Carmel Police Chief Michael Johnson announces the cause of the May 1 fatal fire in Carmel at a press conference with Carmel Police and County Fire and Sheriff's investigators


Carmel Police Lt. Brian Karst said that Tommy Sullivan Jr. immediately was forthcoming with the information on the day of the fire that he had been smoking on the front porch of the house sometime between the hours of 8 p.m. and 10 p.m. the night before. The 9-1-1 call reporting the fire came in just minutes before 2 a.m. the next morning.

Fire Investigators determined that ash from a cigarette slowly had smoldered in the mulch around the home, eventually igniting 12-foot Evergreen trees close to the house and a plastic trellis that was attached to the side of the home.

Carmel Police Chief Michael Johnson said investigators believed the cause of the fire was accidental, that no foul play was involved, and tests conducted by the state fire investigative unit determined that no accelerants were found at the scene of the fire.

Lt. Karst said that police and fire investigators had met with relatives of the Sullivan family on Wednesday night to share the findings of their investigation, who would then pass on the news to Tommy, Jr.

While there were eight internally wired fire alarms in the home, all of which were believed to have battery back-ups, Lt. Karst said that Tommy Jr. said in interviews with investigators that he did not remember hearing the alarms, but that the traumatic circumstances he was in while fleeing the home could have been a factor in that.

Carmel Police Chief Johnson said that in the days after the fatal fire, which took the lives of Thomas Sr., Donna, Meaghan and Mairead Sullivan, Carmel Building and Code Enforcer Michael Carnazza offered the other homeowners in the development in which the Sullivans lived to have their fire alarm systems tested.

On the day of the early morning fire, Carmel Fire Chief Robert Lipton said that the light construction of the home, in which press board was used, could have lent to the fire so quickly engulfing the home.

Capt. Dan Tompkins of the Putnam County Fire Investigators said that while the fire smoldered, recent extremely dry conditions paired with high winds that whipped up later that night, contributed to the fast-moving blaze.

When asked if the light-construction techniques used to build the home may have contributed, he said, “yes,” but noted that the Sullivan home was built in compliance with town code. It also was noted  the vinyl siding of the home was flammable.

Putnam County Executive MaryEllen Odell, who was a personal friend of the Sullivan family, attended the press conference.

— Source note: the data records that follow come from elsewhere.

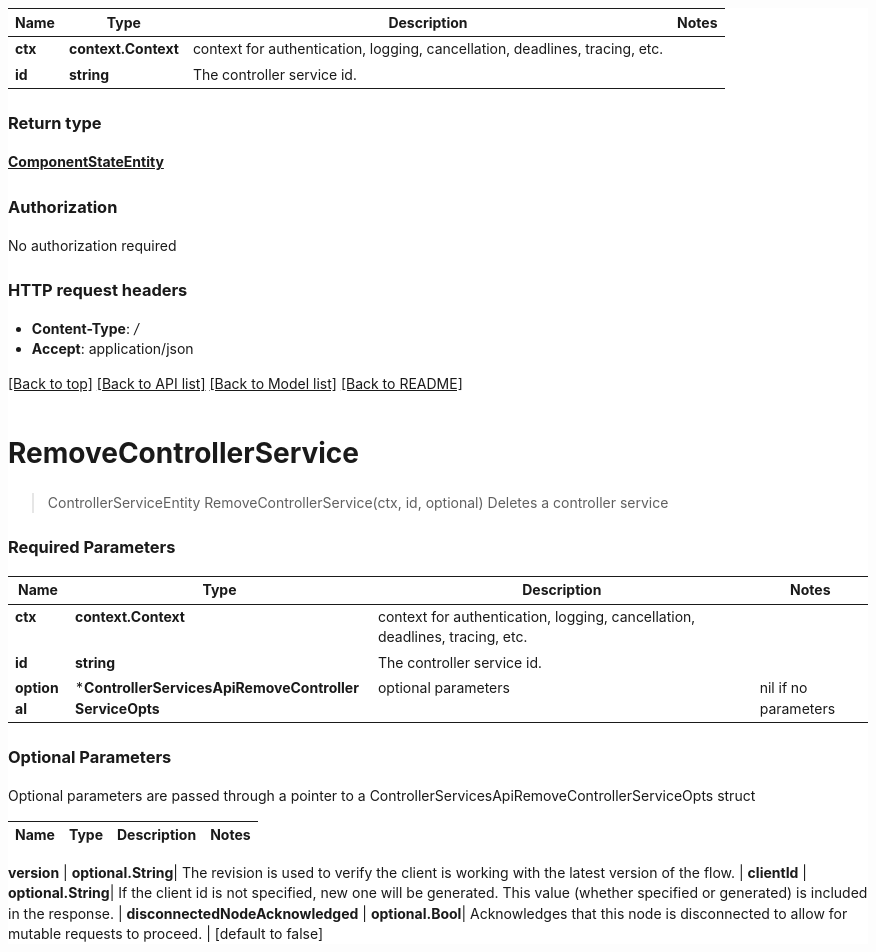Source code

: Name | Type | Description  | Notes
------------- | ------------- | ------------- | -------------
 **ctx** | **context.Context** | context for authentication, logging, cancellation, deadlines, tracing, etc.
  **id** | **string**| The controller service id. | 

### Return type

[**ComponentStateEntity**](ComponentStateEntity.md)

### Authorization

No authorization required

### HTTP request headers

 - **Content-Type**: */*
 - **Accept**: application/json

[[Back to top]](#) [[Back to API list]](../pkg/nifi/README.md#documentation-for-api-endpoints) [[Back to Model list]](../pkg/nifi/README.md#documentation-for-models) [[Back to README]](../pkg/nifi/README.md)

# **RemoveControllerService**
> ControllerServiceEntity RemoveControllerService(ctx, id, optional)
Deletes a controller service



### Required Parameters

Name | Type | Description  | Notes
------------- | ------------- | ------------- | -------------
 **ctx** | **context.Context** | context for authentication, logging, cancellation, deadlines, tracing, etc.
  **id** | **string**| The controller service id. | 
 **optional** | ***ControllerServicesApiRemoveControllerServiceOpts** | optional parameters | nil if no parameters

### Optional Parameters
Optional parameters are passed through a pointer to a ControllerServicesApiRemoveControllerServiceOpts struct

Name | Type | Description  | Notes
------------- | ------------- | ------------- | -------------

 **version** | **optional.String**| The revision is used to verify the client is working with the latest version of the flow. | 
 **clientId** | **optional.String**| If the client id is not specified, new one will be generated. This value (whether specified or generated) is included in the response. | 
 **disconnectedNodeAcknowledged** | **optional.Bool**| Acknowledges that this node is disconnected to allow for mutable requests to proceed. | [default to false]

After being asked if she would work to change building codes to deal with concerns about light construction when it came to house fires, County Executive Odell said that the county could only suggest changes but that changing building codes was under the authority of the individual municipality.

“It’s a national issue,” County Executive Odell said of light construction, noting that it is used contemporarily up and down the Eastern seaboard and extending across the country to the West Coast. “When you have a tragedy, what you do with it defines a community. Certainly we need to take this tragedy and make something positive come out of it.”

County Executive Odell said that Tommy Jr. would need the support of his family and the community and his faith to get him through this difficult time.

Chief Johnson also asked that the community keep Tommy Jr. in their thoughts and he asked everyone to have compassion and show support for the 20-year-old young man.